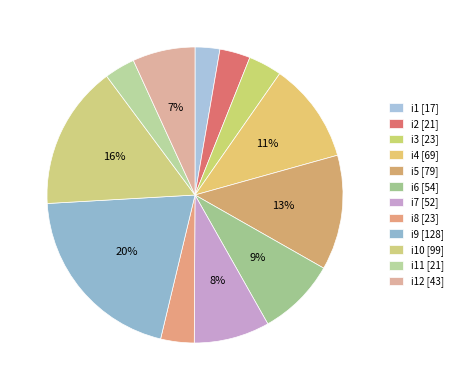

How many segments does this pie chart have?

12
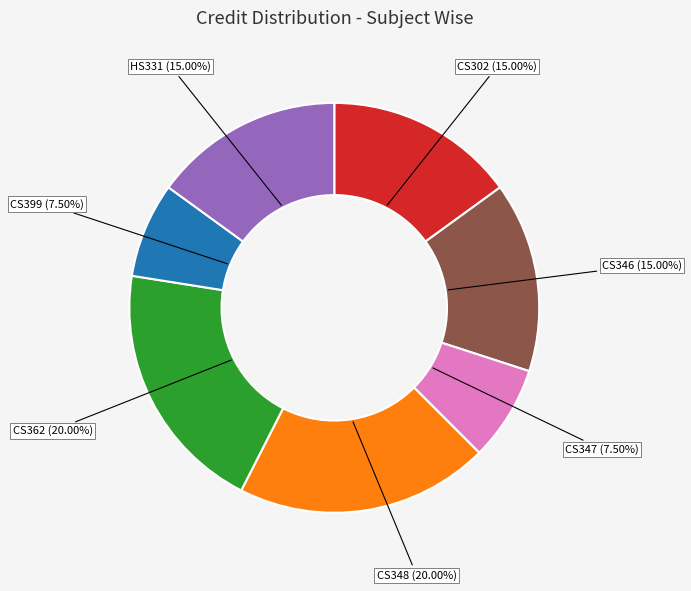

Is it true that CS348 is 30% of the pie?

False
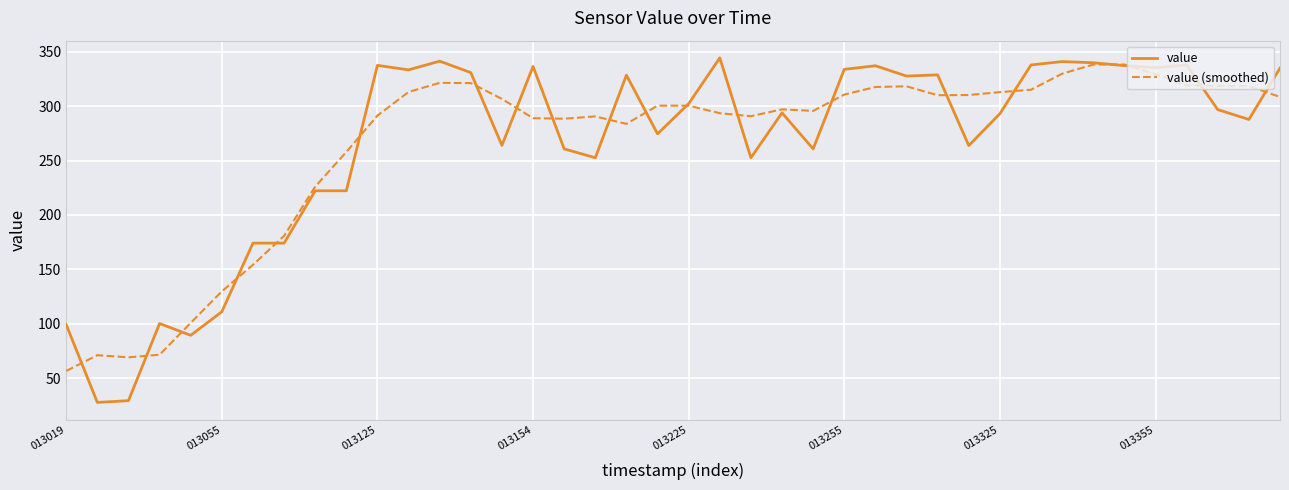

Which series has the largest range (max minus min)?

value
☆ ☆ ☆
> [ASSIGNMENT] Return every line of the data above word for word, leaving out the pictures.

> [EXERCISE SOLUTION]
How many segments does this pie chart have?

12

Is it true that CS348 is 30% of the pie?

False

Which series has the largest range (max minus min)?

value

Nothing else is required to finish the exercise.